Carry on the excerpt about copyright for musical compositions and lyrics from the point where it ends.

- **Selected excerpt**:

==*==

A copyright remains in force for 70 years after the end of the year during which the composer died. In case of a joint work, the copyright remains in force for 70 years after the end of the year during which the last surviving composer died. After the copyright expires, the musical composition falls into public domain. The composer's economic and moral rights expire simultaneously. 

Protection of classics

Protection of classics forms an exception to the expiry of copyright. It is a special protection that can extend to a work after the author's death. The main objective of classics protection is to protect common cultural interests and to benefit education and teaching. The Ministry of Education has the right to prohibit any public procedure that infringes on cultural interests. Anyone can demand the prohibition of an infringing use of a work, if they think that the interests cited in legislation are infringed upon. As a consequence, the work may be protected against infringing use irrespective of the copyright's expiry. An example of this is the Ministry of Education's decision of 1962 to ban the import of certain popular children books (including "Alice in wonderland" and "Robinson Crusoe") due to unskillful and careless translations, flaws in narration, and significant changes in the books' events.



Lyrics are protected by copyright as literary works if they are considered separate from the respective musical composition.  In popular music, for example, the author of the lyrics and the composer are usually two different people, and the the copyright of lyrics belongs to the lyricist. On the other hand, if the composer and the author of the lyrics are one and the same person, the lyrics are protected by copyright as a musical composition.

Lyrics too, must be the product of the writer's original creative work to be protected by copyright, i.e. they must exceed the required level of originality. In case law, this level is considered to be exceeded, if it can be assumed, that no one other than the lyricist had reached the same outcome. Copyright requires the work to be a reflection of the author's originality and autonomy, thus mere ideas and mechanical lyrics are not protected by copyright. For example, a completely mechanical translation of an English source text produced by translation software is not protected by copyright. Whether the level of originality has been exceeded, is ruled case by case.

==*==

Transcribed page text:
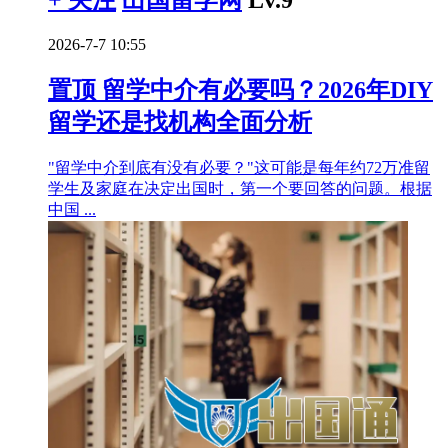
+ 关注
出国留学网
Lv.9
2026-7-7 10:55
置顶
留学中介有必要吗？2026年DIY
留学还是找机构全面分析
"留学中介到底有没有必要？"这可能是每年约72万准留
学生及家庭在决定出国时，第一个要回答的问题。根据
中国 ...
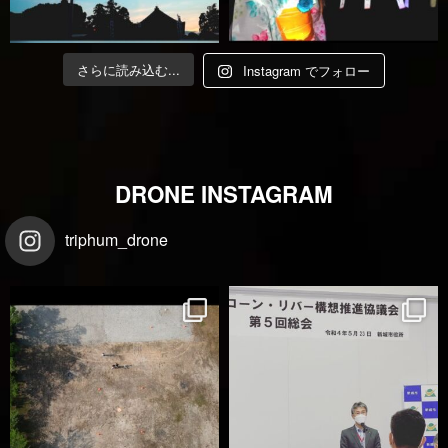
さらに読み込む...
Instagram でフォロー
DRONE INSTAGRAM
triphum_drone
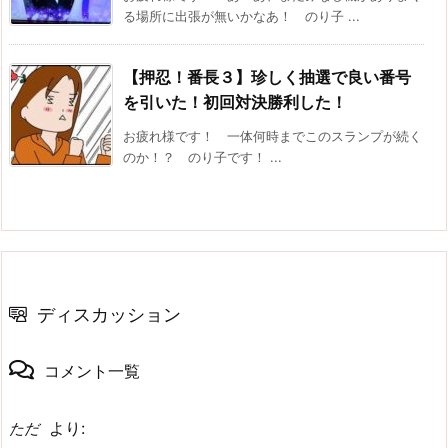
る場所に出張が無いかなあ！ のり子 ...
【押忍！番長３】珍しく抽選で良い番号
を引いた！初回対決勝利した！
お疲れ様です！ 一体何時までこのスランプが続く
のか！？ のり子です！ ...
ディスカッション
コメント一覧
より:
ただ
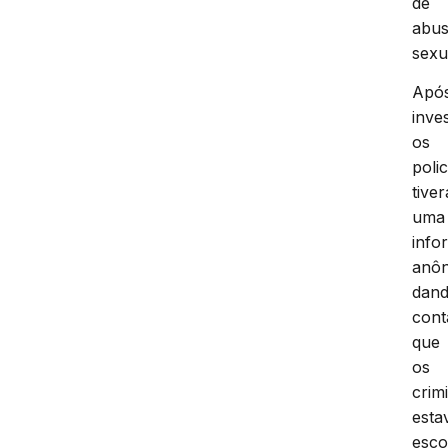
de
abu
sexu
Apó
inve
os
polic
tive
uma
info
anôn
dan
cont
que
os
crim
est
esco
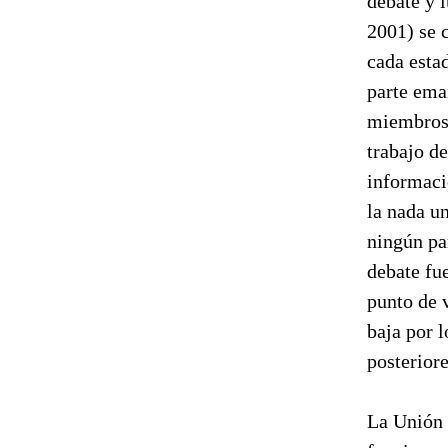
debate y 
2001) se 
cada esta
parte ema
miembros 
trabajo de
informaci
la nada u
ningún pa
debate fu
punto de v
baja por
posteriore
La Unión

==*==

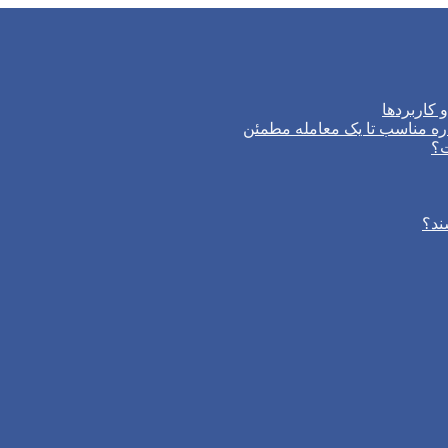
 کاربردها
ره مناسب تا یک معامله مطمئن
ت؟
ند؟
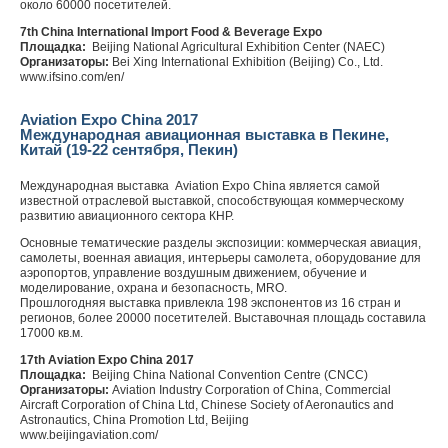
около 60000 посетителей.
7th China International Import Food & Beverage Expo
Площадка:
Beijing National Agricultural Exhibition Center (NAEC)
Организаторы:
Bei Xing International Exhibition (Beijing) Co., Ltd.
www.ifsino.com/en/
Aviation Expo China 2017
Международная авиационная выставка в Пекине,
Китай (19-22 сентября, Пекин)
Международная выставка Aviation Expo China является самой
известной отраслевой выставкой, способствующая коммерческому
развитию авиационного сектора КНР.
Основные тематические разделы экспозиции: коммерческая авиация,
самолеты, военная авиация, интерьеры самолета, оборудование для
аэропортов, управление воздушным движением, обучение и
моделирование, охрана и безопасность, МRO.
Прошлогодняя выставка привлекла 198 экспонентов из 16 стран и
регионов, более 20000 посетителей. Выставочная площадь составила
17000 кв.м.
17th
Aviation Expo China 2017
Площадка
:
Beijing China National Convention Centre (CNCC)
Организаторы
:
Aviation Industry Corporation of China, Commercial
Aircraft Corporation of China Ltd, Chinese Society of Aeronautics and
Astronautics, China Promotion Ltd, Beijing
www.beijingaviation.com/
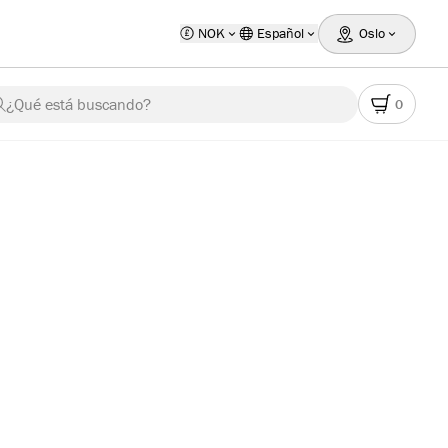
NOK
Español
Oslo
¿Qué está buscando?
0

==*==

- **Exercise response**:
Lyrics – Economic and Moral Rights

The writer of lyrics has the exclusive right to make the exploitation of the lyrics subject to his/her permission. If the lyrics are used in a musical composition or translated into another language, authorization must be given by the original author. This rule applies to any copyrighted text, for example poem, being exploited in a composition. The lyricist is protected also by moral rights, which means the writer of lyrics has the right to be credited, and the lyrics can’t be changed or published so that it violates the author or his/her artistic vision. 

Exception to the Copyright of Lyrics

If the musical composition is performed with lyrics, the text can be included in the concert program for the audience. The purpose of the exception is to enable the use of the text in the context of a performance. This applies to both classical and popular music. However, performing the musical composition must be authorized. 

According to the Copyright Council's opinion 1996:6, the lyrics of a song were allowed to be printed without the author's consent to be used by the audience during a songfest.

Lyrics – Terms of Protection

The copyright of lyrics remains in force for 70 years after the end of the year during which the author of lyrics died. More detail information on this topic is provided in the section 'Expiry of a Composition's Copyright' .

Audio Recording Producer – Economic and Moral Rights

The protection of producers of audio recordings differs from the composer's copyright and the performing artist's related right. The protection of phonogram producers does not relate to the protection of creative work or artistic performance but rather to the protection of a commercial product. Unlike an author or performer, a phonogram producer can also be a legal person, such as a company or some other organization.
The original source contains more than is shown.